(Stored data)
--------

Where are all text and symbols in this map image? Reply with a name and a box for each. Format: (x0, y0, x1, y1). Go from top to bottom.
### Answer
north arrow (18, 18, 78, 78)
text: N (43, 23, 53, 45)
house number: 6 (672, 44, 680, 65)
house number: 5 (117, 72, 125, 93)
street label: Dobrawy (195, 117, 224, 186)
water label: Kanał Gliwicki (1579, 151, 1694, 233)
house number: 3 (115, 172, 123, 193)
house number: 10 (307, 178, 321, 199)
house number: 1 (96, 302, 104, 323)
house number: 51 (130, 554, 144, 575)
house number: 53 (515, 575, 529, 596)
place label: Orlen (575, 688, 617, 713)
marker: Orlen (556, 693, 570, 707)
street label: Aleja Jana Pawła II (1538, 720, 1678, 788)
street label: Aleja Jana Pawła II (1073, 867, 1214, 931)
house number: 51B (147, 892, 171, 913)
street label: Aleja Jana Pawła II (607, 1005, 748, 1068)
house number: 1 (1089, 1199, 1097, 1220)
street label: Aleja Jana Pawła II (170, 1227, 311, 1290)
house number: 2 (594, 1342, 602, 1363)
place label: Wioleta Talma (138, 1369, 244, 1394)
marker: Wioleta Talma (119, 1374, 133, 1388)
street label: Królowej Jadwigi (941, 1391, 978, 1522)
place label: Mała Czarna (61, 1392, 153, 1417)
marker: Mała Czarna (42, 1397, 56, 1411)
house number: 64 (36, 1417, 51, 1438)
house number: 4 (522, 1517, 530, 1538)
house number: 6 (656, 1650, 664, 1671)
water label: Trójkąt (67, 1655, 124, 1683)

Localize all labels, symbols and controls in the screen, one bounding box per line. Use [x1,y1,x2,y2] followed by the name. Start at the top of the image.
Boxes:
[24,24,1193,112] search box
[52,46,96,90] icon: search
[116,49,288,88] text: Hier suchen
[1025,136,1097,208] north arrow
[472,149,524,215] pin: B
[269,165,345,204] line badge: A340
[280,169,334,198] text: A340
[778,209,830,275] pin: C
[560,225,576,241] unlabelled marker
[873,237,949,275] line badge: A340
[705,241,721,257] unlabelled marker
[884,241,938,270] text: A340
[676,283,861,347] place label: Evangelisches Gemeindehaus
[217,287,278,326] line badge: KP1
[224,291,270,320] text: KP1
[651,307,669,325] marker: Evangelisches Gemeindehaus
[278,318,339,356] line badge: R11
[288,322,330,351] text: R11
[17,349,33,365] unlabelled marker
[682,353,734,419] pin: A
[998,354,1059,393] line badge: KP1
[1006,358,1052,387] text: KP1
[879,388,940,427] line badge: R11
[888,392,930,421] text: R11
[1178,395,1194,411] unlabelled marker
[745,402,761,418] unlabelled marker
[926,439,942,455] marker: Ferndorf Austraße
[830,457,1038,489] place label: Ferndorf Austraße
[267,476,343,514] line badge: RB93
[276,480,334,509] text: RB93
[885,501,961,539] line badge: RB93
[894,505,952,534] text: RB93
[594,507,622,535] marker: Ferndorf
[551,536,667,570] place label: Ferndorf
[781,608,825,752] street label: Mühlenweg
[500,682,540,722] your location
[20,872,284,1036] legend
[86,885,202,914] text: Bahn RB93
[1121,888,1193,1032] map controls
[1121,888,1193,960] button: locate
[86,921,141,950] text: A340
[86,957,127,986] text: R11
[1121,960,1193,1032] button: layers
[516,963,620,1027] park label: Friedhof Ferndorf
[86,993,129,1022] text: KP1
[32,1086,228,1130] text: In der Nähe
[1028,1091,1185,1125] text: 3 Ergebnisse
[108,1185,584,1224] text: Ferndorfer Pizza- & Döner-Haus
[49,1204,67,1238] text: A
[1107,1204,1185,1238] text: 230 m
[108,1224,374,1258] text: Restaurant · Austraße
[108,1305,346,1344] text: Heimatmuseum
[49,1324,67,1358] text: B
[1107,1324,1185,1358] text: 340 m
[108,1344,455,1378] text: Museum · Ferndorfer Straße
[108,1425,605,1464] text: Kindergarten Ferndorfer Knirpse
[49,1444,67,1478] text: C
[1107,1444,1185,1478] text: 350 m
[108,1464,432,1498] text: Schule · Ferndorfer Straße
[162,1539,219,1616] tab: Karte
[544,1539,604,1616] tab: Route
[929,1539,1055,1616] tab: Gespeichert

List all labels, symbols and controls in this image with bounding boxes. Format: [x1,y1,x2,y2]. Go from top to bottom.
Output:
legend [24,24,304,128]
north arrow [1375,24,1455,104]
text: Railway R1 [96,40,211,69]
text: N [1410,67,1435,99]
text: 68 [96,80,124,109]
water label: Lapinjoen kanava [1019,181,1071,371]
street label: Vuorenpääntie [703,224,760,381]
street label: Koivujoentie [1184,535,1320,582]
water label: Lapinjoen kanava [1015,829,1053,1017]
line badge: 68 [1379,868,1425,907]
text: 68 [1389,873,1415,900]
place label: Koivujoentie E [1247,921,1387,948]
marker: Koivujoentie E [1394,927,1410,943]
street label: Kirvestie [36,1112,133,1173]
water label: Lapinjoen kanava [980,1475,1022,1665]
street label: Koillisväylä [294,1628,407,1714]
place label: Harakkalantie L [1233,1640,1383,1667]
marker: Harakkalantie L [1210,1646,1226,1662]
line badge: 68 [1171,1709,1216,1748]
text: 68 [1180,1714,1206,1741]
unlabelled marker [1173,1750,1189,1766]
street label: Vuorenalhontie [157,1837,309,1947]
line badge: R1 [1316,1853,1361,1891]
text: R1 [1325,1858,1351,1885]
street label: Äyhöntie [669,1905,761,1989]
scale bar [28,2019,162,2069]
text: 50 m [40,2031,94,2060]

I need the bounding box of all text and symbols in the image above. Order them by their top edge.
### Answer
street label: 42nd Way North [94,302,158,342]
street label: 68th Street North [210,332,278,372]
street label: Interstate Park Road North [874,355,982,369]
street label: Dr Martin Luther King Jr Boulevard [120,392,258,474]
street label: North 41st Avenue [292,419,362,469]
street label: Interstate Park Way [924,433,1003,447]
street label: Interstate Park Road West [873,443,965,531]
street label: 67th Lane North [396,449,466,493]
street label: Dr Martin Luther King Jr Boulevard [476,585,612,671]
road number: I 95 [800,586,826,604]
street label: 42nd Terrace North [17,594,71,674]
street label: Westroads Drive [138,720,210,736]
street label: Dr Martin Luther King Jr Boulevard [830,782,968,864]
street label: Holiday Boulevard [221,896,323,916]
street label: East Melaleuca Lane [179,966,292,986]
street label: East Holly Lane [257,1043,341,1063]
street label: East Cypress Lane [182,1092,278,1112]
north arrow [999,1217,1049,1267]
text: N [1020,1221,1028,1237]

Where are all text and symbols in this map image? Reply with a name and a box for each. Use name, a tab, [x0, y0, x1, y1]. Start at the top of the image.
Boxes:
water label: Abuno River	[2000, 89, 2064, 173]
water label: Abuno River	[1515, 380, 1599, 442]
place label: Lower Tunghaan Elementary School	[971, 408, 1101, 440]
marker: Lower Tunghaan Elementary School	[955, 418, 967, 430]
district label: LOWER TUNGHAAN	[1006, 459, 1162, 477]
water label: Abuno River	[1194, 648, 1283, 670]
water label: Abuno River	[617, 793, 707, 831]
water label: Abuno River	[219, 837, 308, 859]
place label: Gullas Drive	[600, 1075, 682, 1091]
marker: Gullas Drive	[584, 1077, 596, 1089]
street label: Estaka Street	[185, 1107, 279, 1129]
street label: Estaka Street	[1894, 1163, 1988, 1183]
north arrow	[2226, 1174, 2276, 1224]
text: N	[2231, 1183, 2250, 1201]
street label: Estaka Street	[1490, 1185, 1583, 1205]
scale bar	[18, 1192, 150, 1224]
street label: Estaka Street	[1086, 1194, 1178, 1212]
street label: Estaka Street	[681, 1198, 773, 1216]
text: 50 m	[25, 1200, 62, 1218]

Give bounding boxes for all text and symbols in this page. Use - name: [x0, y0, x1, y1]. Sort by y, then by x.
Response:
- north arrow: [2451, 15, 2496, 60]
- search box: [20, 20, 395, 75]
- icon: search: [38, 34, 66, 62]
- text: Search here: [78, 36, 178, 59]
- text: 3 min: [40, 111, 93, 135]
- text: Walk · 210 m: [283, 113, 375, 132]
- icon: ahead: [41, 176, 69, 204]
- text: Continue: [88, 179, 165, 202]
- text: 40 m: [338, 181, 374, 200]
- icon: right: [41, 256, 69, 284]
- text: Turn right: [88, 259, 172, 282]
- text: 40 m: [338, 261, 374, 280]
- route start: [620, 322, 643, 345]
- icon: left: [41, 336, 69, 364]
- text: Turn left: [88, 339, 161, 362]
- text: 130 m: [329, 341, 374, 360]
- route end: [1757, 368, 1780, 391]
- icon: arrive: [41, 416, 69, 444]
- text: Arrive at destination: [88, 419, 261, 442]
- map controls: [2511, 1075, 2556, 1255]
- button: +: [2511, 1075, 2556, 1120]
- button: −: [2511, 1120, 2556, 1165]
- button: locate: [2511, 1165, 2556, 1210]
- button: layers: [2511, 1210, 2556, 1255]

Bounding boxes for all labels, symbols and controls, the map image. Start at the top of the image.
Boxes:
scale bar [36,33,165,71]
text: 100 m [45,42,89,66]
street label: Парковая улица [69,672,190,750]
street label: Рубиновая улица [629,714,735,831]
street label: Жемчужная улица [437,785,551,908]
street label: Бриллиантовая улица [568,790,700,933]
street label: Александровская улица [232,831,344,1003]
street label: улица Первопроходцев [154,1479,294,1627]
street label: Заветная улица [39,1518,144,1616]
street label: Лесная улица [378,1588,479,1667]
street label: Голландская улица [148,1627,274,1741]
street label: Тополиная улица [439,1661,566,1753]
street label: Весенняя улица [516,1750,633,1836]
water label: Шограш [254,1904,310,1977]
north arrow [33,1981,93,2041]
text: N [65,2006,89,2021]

--------

### Aim of the exercise
What is the number of lines in the data that include "Interstate"? Respond with that number and no other text.

### Answer to this task
3